GAZETA DO POVO - PR - 20/11
Recursos não faltam. Situações como essas convivem com exemplos de gastos supérfluos, de desperdício e de desvios imensuráveis nos ralos da corrupção
“Em casa onde falta pão, todo mundo briga, mas ninguém tem razão.” O ditado é velho, mas ganha sentido ainda mais triste nestes dias que correm no Paraná diante da situação da Polícia Militar. Meses atrás, não havia pão nem margarina para alimentar os soldados antes de saírem às ruas para cuidar da segurança da população. Viaturas estavam retidas em oficinas mecânicas à espera de reparos porque não havia recursos para custeá-los. Agora, a Gazeta do Povo, em sua edição de segunda-feira, mostrou que também falta munição para a prática dos indispensáveis exercícios de tiro, forçando policiais a usar seus próprios recursos para manter a mira em forma.

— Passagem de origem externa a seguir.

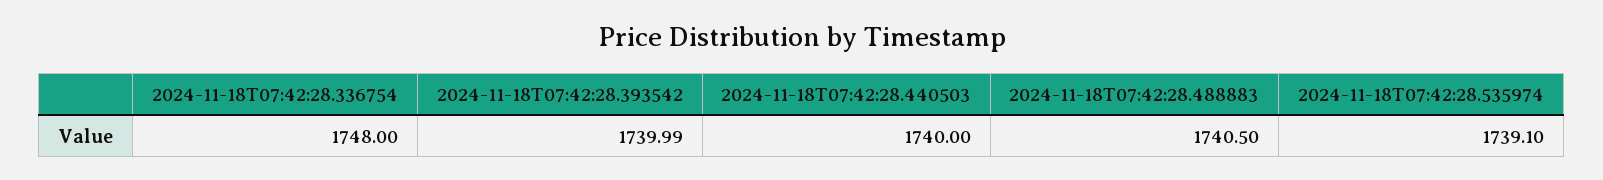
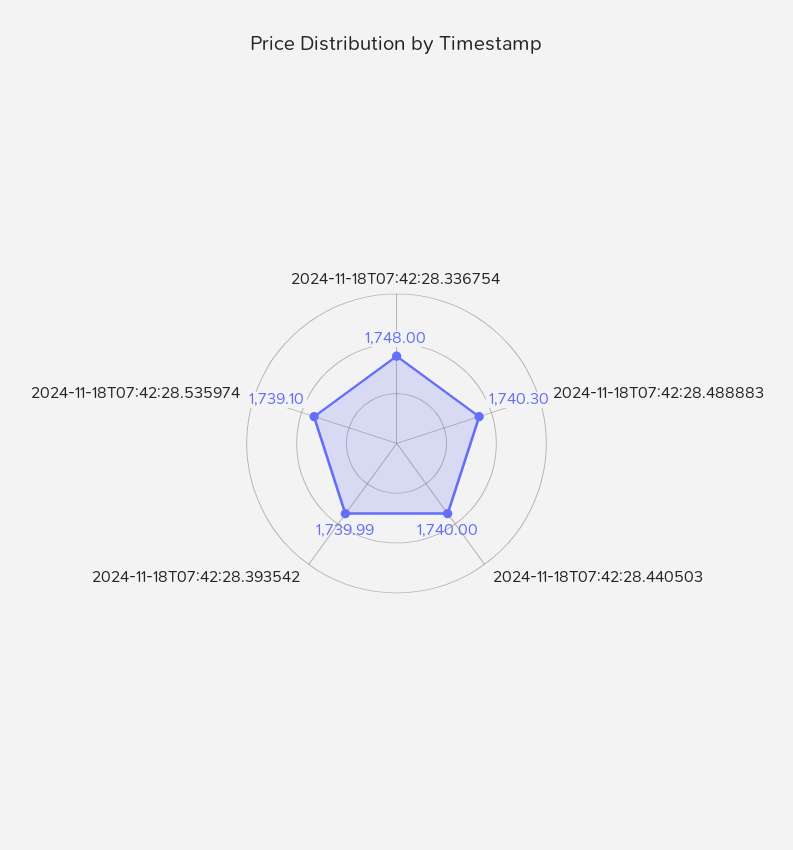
  {
    "2024-11-18T07:42:28.336754": 1748,
    "2024-11-18T07:42:28.393542": 1739.99,
    "2024-11-18T07:42:28.440503": 1740,
-   "2024-11-18T07:42:28.488883": 1740.5,
+   "2024-11-18T07:42:28.488883": 1740.3,
    "2024-11-18T07:42:28.535974": 1739.1
  }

São exemplos de que tem se ocupado a imprensa há meses e que afetam as polícias Militar e Civil, duas das mais importantes instituições às quais competem realizar tarefas indelegáveis do Estado, como a manutenção da segurança pública. Mas situações de penúria como as descritas afetam também outras áreas do serviço público, como as de saúde e educação, independentemente de administração municipal, estadual ou federal. Farmácias desfalcadas, postos sem médicos, escolas sem condições mínimas de abrigar alunos são fatos corriqueiros e de amplo conhecimento público.
Faltam recursos? Essa é uma das falácias que habitam o imaginário brasileiro e de que se valem os gestores públicos para justificar o não atendimento ou a precariedade dos serviços públicos. Não. Situações como as descritas costumam ser muito mais o resultado da incapacidade gerencial que da falta ou insuficiência de recursos – pois ao mesmo tempo multiplicam-se em escala gigantesca os exemplos de gastos supérfluos, de desperdício e de desvios imensuráveis nos ralos da corrupção.

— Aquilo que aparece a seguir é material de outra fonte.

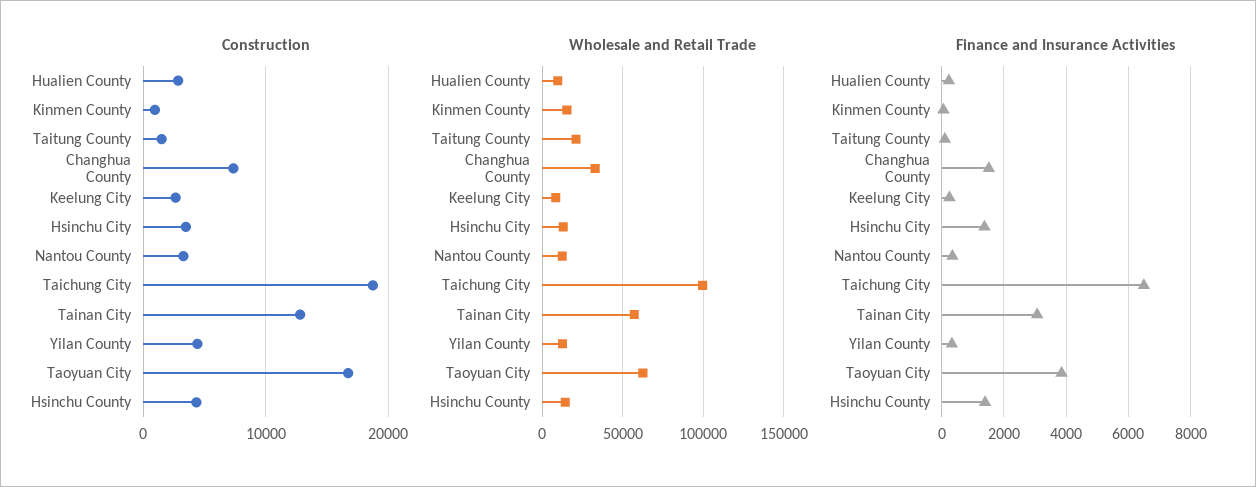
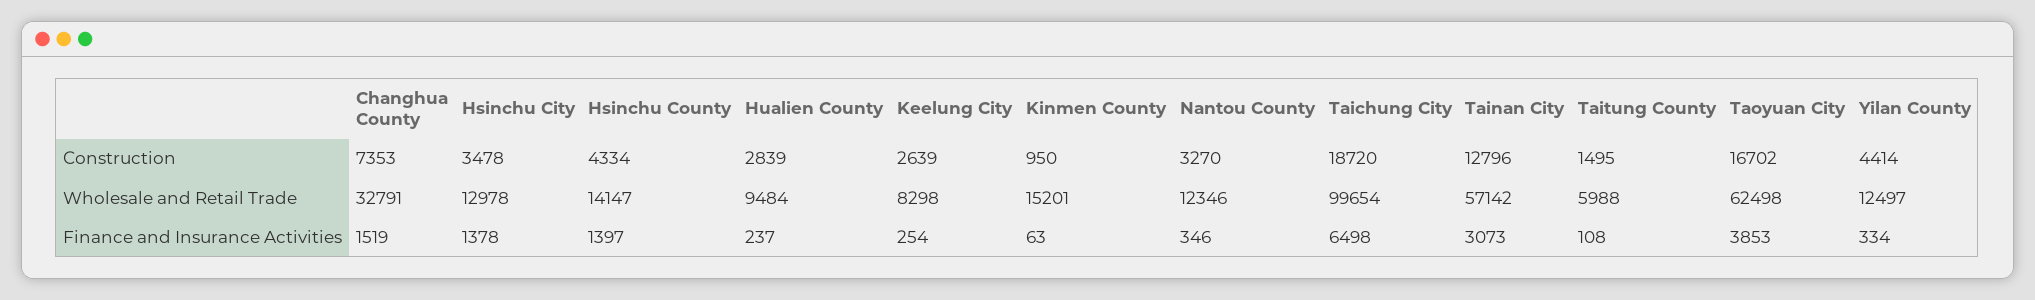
  {
    "Construction": {
      "Hualien County": 2839,
      "Kinmen County": 950,
      "Taitung County": 1495,
      "Changhua County": 7353,
      "Keelung City": 2639,
      "Hsinchu City": 3478,
      "Nantou County": 3270,
      "Taichung City": 18720,
      "Tainan City": 12796,
      "Yilan County": 4414,
      "Taoyuan City": 16702,
      "Hsinchu County": 4334
    },
    "Wholesale and Retail Trade": {
      "Hualien County": 9484,
      "Kinmen County": 15201,
-     "Taitung County": 20000,
+     "Taitung County": 5988,
      "Changhua County": 32791,
      "Keelung City": 8298,
      "Hsinchu City": 12978,
      "Nantou County": 12346,
      "Taichung City": 99654,
      "Tainan City": 57142,
      "Yilan County": 12497,
      "Taoyuan City": 62498,
      "Hsinchu County": 14147
    },
    "Finance and Insurance Activities": {
      "Hualien County": 237,
      "Kinmen County": 63,
      "Taitung County": 108,
      "Changhua County": 1519,
      "Keelung City": 254,
      "Hsinchu City": 1378,
      "Nantou County": 346,
      "Taichung City": 6498,
      "Tainan City": 3073,
      "Yilan County": 334,
      "Taoyuan City": 3853,
      "Hsinchu County": 1397
    }
  }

A falta de munição nos quartéis cria um contraste com exageros inexplicáveis em gastos com combustíveis e alimentação por parte dos representantes do povo. Já em agosto deste ano, a Gazeta do Povo mostrava que, somente no primeiro semestre de 2013, os 54 deputados estaduais foram responsáveis por quase R$ 5 milhões em gastos de várias naturezas, mas 28% deles apenas em combustíveis. Com o R$ 1,2 milhão que deixaram nos postos de combustível, compra-se 436 mil litros de gasolina – o suficiente para um carro popular dar cem voltas em torno da Terra seguindo a linha do Equador, ou para ir 12 vezes à Lua. Em outubro, estourou o escândalo dos quase R$ 100 mil em gastos para abastecer a residência oficial do presidente do Senado, Renan Calheiros, com iguarias como camarão, filé mignon e bacalhau, pregão que só foi suspenso pela Casa após a divulgação pela imprensa.
São comuns os casos de superfaturamento ou de obras demoradas e que, ao fim, se mostram imprestáveis – sem falar em outros episódios emblemáticos de desapreço pelo dinheiro público, como o despejo de bilhões do BNDES (banco público abastecido com recursos diretos do Tesouro) nos sonhos megalomaníacos do falido empresário Eike Batista.
O Brasil, sexta maior potência econômica do mundo, e o Paraná, quinto maior PIB do país – ambos ricos em recursos oriundos do trabalho suado de cada um dos seus cidadãos, esmagados por escorchante carga tributária – sofrem historicamente do mesmo e crônico mal: o de não gerir com responsabilidade o dinheiro público, com planejamento exigente e definições precisas de prioridades.
É a população que paga por todas estas distorções no momento em que recolhe seus impostos; quando recebe os maus serviços públicos que lhe são prestados; e quando constata que está na má gestão dos recursos (e não na falta deles) a razão que nos faz patinar no atraso.